A first showdown between the IDF and the Charedi community is expected next week as the army plans to summon thousands of 17-year-olds for the first round of interviews before their induction into military service.
In the past, yeshivah students had their army call-up automatically deferred indefinitely, but following a Supreme Court ruling that the deferment system was unconstitutional and the failure of attempts to draft a new law, Charedi youths will get the same treatment as other Israeli youngsters.
The IDF Personnel Directorate is still undecided on how to deal with an influx of young, strictly-Orthodox men into its ranks.
It is unclear how the new conscripts will act, what orders their rabbis will issue and whether the government will succeed in cobbling together a new national service law in the near future.
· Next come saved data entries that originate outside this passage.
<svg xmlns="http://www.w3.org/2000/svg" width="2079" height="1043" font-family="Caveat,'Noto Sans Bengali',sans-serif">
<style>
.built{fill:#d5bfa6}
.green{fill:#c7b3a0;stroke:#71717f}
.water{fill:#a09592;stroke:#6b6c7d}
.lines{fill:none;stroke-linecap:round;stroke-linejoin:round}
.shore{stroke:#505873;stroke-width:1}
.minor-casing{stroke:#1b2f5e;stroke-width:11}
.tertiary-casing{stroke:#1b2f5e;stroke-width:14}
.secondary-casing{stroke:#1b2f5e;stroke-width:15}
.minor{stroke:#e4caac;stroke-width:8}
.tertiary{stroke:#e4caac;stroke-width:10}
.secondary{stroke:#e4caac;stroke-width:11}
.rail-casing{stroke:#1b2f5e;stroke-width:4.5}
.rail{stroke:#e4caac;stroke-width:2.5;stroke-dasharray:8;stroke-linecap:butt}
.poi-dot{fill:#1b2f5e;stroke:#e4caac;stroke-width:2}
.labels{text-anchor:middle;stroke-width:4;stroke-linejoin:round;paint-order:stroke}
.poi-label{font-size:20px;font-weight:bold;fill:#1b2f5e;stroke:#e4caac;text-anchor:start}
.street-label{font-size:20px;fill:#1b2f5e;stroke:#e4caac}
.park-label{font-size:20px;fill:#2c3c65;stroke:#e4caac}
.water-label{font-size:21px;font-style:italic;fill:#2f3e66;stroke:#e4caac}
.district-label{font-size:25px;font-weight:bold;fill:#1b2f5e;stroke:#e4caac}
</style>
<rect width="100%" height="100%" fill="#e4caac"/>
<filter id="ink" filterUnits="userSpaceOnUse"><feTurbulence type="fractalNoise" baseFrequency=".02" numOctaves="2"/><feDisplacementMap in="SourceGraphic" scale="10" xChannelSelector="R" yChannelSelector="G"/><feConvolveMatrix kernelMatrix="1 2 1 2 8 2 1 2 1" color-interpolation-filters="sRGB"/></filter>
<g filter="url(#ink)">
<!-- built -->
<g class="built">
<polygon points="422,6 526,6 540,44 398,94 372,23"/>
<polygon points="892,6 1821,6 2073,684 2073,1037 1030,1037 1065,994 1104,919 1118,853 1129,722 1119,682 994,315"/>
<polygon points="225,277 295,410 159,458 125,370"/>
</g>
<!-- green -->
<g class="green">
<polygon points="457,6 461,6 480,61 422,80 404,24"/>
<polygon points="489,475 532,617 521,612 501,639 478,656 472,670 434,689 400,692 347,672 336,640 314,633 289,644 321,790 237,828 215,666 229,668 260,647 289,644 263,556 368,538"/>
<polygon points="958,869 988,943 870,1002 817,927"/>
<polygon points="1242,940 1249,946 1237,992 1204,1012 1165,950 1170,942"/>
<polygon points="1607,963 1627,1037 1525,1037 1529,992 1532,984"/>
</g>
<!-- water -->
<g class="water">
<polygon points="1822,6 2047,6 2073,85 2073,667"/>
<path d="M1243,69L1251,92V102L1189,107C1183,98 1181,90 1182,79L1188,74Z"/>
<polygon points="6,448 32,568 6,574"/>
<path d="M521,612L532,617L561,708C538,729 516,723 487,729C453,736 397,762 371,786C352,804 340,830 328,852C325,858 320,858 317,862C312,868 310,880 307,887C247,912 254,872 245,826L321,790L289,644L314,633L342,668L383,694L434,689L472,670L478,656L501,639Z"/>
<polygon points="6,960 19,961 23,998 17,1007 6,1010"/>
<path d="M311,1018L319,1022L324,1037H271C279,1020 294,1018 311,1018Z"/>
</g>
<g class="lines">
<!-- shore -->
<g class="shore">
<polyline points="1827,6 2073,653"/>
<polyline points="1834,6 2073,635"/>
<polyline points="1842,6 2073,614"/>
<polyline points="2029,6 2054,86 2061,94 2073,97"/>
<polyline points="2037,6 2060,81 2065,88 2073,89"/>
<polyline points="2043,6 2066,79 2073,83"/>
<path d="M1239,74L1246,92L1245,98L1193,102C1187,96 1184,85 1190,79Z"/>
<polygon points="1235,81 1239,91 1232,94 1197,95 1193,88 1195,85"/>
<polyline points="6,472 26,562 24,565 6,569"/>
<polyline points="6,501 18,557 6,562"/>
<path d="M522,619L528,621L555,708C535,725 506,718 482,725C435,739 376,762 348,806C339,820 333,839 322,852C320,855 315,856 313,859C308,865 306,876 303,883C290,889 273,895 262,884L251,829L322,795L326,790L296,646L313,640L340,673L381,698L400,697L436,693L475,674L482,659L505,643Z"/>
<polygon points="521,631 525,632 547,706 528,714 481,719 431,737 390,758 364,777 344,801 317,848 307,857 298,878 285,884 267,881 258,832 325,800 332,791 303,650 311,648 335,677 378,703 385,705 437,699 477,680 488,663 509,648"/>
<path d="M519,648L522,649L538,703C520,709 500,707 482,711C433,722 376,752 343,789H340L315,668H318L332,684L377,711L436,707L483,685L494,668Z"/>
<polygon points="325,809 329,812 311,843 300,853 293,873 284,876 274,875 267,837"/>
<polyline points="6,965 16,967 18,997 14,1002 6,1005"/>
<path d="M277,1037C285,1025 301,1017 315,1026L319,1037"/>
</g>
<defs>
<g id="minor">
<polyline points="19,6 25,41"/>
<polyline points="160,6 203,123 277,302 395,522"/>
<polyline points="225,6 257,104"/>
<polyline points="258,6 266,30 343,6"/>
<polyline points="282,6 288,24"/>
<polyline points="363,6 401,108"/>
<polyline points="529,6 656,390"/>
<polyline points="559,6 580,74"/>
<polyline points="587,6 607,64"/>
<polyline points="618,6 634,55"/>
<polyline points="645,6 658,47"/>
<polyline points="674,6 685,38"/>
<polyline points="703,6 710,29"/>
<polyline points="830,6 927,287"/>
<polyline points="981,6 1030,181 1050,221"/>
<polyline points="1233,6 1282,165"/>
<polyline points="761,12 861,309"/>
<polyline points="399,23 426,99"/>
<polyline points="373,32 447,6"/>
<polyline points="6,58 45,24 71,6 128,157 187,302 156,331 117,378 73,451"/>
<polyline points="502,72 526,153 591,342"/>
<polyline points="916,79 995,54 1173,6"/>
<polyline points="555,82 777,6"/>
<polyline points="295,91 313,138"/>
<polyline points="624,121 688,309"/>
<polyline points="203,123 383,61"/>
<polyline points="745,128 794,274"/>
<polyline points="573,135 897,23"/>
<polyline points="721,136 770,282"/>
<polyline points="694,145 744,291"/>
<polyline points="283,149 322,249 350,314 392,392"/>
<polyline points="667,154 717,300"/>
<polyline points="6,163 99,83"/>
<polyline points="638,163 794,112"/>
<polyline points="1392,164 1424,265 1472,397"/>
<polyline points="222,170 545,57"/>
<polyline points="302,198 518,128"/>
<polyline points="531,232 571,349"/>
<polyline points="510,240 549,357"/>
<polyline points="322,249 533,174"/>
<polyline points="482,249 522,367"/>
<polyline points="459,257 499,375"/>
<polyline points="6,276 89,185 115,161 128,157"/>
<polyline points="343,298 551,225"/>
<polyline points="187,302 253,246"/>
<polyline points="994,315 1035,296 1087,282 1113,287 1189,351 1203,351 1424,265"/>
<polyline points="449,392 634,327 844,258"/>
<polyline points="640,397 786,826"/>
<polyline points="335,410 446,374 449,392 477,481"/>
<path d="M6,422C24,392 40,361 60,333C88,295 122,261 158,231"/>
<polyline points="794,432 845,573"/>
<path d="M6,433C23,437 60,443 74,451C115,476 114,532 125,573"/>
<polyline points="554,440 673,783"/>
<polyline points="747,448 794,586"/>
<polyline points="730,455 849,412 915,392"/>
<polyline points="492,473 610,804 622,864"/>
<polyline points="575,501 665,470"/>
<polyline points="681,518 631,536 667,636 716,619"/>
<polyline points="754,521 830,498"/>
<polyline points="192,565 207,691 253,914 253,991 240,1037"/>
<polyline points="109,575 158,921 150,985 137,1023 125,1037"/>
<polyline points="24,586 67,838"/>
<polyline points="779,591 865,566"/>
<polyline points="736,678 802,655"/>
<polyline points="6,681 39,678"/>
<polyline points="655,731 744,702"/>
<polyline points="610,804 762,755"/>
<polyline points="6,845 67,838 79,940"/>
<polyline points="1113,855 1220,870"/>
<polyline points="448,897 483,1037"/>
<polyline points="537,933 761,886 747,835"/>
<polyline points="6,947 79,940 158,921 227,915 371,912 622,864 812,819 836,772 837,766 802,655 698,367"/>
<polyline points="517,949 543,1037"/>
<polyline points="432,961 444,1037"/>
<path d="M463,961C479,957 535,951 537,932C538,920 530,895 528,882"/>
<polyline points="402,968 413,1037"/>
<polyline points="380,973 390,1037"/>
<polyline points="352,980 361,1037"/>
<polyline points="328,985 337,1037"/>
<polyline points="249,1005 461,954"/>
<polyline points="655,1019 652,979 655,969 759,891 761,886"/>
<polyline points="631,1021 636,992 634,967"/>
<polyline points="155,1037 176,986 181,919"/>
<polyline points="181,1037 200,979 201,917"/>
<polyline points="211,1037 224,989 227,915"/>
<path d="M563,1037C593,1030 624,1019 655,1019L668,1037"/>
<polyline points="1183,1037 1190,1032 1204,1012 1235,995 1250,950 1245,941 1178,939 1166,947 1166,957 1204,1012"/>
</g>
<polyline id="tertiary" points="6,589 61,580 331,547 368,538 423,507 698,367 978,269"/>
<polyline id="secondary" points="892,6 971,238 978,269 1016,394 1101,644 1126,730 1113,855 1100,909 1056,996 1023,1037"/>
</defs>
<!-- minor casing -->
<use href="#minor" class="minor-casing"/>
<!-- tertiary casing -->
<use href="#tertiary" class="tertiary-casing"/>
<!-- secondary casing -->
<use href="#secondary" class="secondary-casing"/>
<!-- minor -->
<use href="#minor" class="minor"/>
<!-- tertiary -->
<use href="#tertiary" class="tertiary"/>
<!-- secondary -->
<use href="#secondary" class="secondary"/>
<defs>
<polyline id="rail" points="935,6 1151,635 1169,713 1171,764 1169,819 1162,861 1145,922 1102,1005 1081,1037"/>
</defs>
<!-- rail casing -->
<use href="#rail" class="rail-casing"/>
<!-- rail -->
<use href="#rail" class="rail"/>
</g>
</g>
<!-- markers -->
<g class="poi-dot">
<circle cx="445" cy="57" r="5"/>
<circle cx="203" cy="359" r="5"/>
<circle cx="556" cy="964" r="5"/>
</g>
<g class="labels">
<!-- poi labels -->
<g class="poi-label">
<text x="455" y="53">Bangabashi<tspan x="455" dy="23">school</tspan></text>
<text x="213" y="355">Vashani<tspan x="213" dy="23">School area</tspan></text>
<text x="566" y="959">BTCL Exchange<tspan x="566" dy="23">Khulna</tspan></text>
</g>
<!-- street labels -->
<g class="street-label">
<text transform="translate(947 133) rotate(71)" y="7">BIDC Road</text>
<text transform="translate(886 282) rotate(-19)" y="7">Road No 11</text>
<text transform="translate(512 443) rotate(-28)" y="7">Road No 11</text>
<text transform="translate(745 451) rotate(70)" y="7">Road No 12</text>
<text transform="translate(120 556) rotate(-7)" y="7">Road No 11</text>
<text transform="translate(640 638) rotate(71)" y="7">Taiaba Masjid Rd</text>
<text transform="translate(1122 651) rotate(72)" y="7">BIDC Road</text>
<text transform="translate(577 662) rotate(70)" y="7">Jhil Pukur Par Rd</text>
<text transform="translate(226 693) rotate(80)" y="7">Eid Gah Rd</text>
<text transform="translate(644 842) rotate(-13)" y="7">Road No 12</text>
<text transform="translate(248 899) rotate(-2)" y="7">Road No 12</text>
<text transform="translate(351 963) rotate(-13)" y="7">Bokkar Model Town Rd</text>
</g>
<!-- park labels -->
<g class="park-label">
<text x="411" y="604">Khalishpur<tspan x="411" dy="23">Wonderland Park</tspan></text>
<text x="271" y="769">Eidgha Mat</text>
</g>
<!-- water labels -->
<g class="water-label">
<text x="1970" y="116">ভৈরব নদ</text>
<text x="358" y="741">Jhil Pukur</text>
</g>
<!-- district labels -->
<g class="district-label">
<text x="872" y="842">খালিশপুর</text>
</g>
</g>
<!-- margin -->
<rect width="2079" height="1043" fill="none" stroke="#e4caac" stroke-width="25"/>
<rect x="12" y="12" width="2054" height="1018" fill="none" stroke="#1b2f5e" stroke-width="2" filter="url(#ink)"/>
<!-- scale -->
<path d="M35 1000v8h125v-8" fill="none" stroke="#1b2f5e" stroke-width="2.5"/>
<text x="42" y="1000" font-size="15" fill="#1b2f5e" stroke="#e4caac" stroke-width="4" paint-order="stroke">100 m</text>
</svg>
For now, the army is planning to expand its current vocational training programmes for strictly-Orthodox men. It is also considering enlarging to brigade-size the Nezach Yehuda infantry battalion, in which relgious soldiers serve in a segregated environment, and perhaps add new Charedim-only units.
While senior IDF officers have privately complained of having to deal with a situation created by the politicians — the army is pushing for a wider national service plan that will absorb most of the Charedi men into non-military frameworks — it is unclear how the young men themselves will act. Around 7,500 will be summoned in the first phase.
Some Charedi rabbis have called on their followers to disobey the call-up orders and not to turn up for their scheduled interviews at the induction centres. The Council of Torah Sages has instructed yeshivah students to comply with the orders but to refuse to sign any document indicating their willingness to serve in the army.